[PROBLEM] Kernel crashes with 2.6.25-rc1 and above

public inbox for linux-kernel@vger.kernel.org
 help / color / mirror / Atom feed

* [PROBLEM] Kernel crashes with 2.6.25-rc1 and above
@ 2008-08-14 17:06 Mihai Moldovan
  0 siblings, 0 replies; only message in thread
From: Mihai Moldovan @ 2008-08-14 17:06 UTC (permalink / raw)
  To: LKML

Dear Kernel Hackers,

as indicated in the Subject line, I've got some sort of problem. All 
Kernel above (and equal) 2.6.25-rc1 are crashing on my Notebook after a 
*random* time, thus preventing me of using them.

When I first noticed that problem, I tried to get some usable result by 
bisecting the Kernel, but after 2 weeks of bisecting only, I've given up.

My machine locks up after a random amount of uptime, and this is a real 
problem. Before bisecting, I thought that this time would be at most 30 
minutes (and in fact, newer Kernels seem to crash more rapid than older 
ones), but while bisecting, I've come across the phenomena, that it 
might take as well 2 or 4 hours for the box to crash. This in fact 
means, that all my bisecting efforts are for the nuts, because I might 
have marked versions as good, while they indeed were "bad" (I've marked 
all Kernels "good" which still worked after 1 hour uptime, later I 
changed to 2 hours, but I still...)

All in all, the problem is that I cannot really say whether a version is 
good or bad, but after letting the box run for x hours... and x is 
undefined. It might be a safe thing to let  the box run 24 hours for 
each Kernel  and then mark the version as good or bad, but given that I 
will have to test 13 or more Kernels this will make 2 weeks of testing 
Kernels only, and I hope you can bear with me, this is really a lot of time.

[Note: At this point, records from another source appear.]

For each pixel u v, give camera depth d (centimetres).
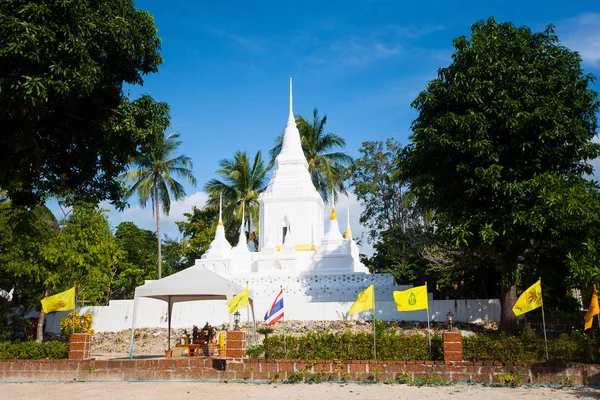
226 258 4062
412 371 1675
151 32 1781
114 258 3475
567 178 2212
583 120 2334
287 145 4644
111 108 1753
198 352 2289
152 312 3294
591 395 1443
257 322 3055
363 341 1775
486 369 1642
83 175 1909
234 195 5394
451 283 3472
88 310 3372
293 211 4353
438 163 2380
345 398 1442
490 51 2317
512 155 2295
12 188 1833
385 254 4703
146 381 1786
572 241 2131
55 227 3416
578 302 2848
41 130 1772
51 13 1452
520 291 2844
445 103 2423
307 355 1778
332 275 3703
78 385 1734
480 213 2270
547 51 2400
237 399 1461
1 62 1407
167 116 1862
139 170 4734
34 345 1962
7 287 3369
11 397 1570
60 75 1466
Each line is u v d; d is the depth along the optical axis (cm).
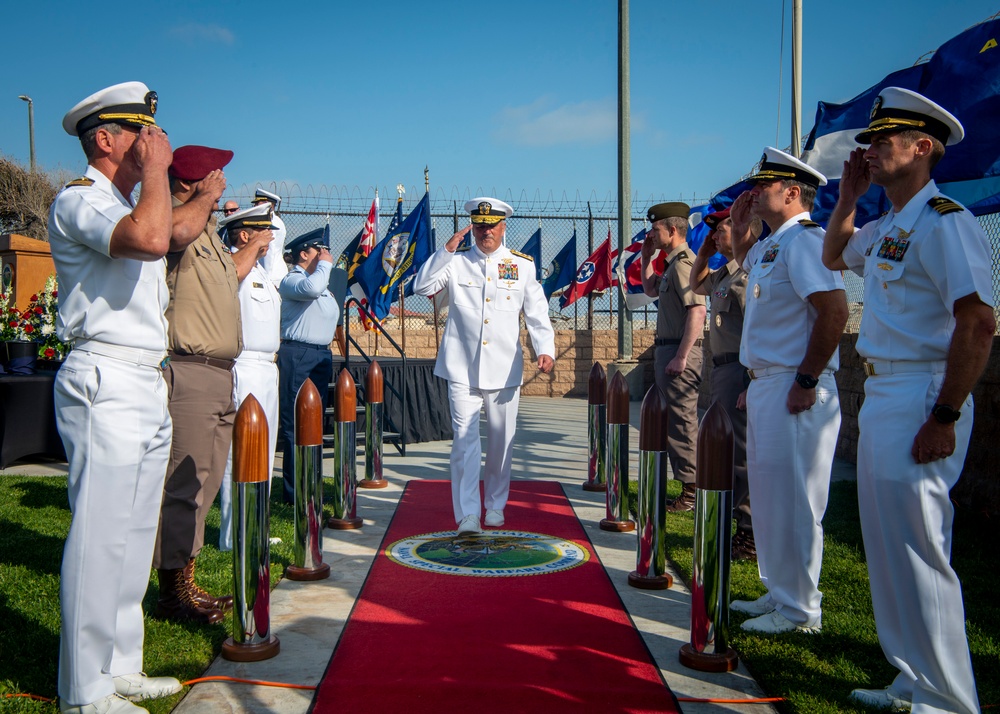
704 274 553
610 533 592
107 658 297
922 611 293
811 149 670
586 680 338
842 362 918
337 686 329
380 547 550
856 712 307
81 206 283
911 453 291
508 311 587
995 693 324
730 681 340
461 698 320
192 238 329
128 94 299
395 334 1714
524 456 950
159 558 392
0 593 416
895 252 300
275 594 448
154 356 306
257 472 354
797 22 976
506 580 477
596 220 1686
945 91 549
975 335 276
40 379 813
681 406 657
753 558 523
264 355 518
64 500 647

Now, describing what happens is simple: the machine will totally lock 
itself. No input or output is working anymore, the Kernel will not 
respond to SysRq presses and also not respond to ping anymore. Due to 
this fact, also no panic message is logged and honestly, I have not seen 
any this whole time either.

I really am confused about this.

The only messages I could get were "Hangcheck: hangcheck value past 
margin!", "rtc: lost y interrupts" (y is quite random as well) and this 
one, when running hwclock:

------------[ cut here ]------------
WARNING: at kernel/lockdep.c:2033 trace_hardirqs_on+0x9b/0x10d()
Modules linked in: irtty_sir sir_dev ipw2200 yenta_socket rsrc_nonstatic 
pcmcia_core tifm_7xx1 tifm_core sky2
Pid: 2704, comm: hwclock Not tainted 
2.6.24-uvesafb-tuxonice-squashFS3.2-04814-gd2e626f #1
 [<c01205ec>] warn_on_slowpath+0x41/0x51
 [<c010b376>] ? save_stack_address+0x0/0x28
 [<c013a2e1>] ? check_usage_forwards+0x19/0x3b
 [<c013b726>] ? __lock_acquire+0xac2/0xb0a
 [<c03942db>] ? ata_qc_complete+0x115/0x128
 [<c0108c60>] ? native_sched_clock+0x8b/0x9f
 [<c0138b89>] ? put_lock_stats+0xd/0x21
 [<c05362ec>] ? _spin_unlock_irq+0x22/0x42
 [<c013a83f>] trace_hardirqs_on+0x9b/0x10d
 [<c05362ec>] _spin_unlock_irq+0x22/0x42
 [<c0114829>] hpet_rtc_interrupt+0xdf/0x290
 [<c01509d8>] handle_IRQ_event+0x1a/0x46
 [<c0151832>] handle_edge_irq+0xbe/0xff
 [<c0151774>] ? handle_edge_irq+0x0/0xff
 [<c0106f09>] do_IRQ+0xab/0xd4
 [<c010555a>] common_interrupt+0x2e/0x34
 =======================
---[ end trace 3f0a8d3fa0ba549b ]---

I *suspect* that the RTC subsystem _might_ be related to my problem, 
because all those warning messages came up with at some point of 2.6.24 
first, but I cannot really state that they are the evil making my 
machine crash.

At this point, I am out of ideas and hope that some experienced person 
can help me.

Best regards,

Mihai

^ permalink raw reply	[flat|nested] only message in thread

only message in thread, other threads:[~2008-08-14 17:14 UTC | newest]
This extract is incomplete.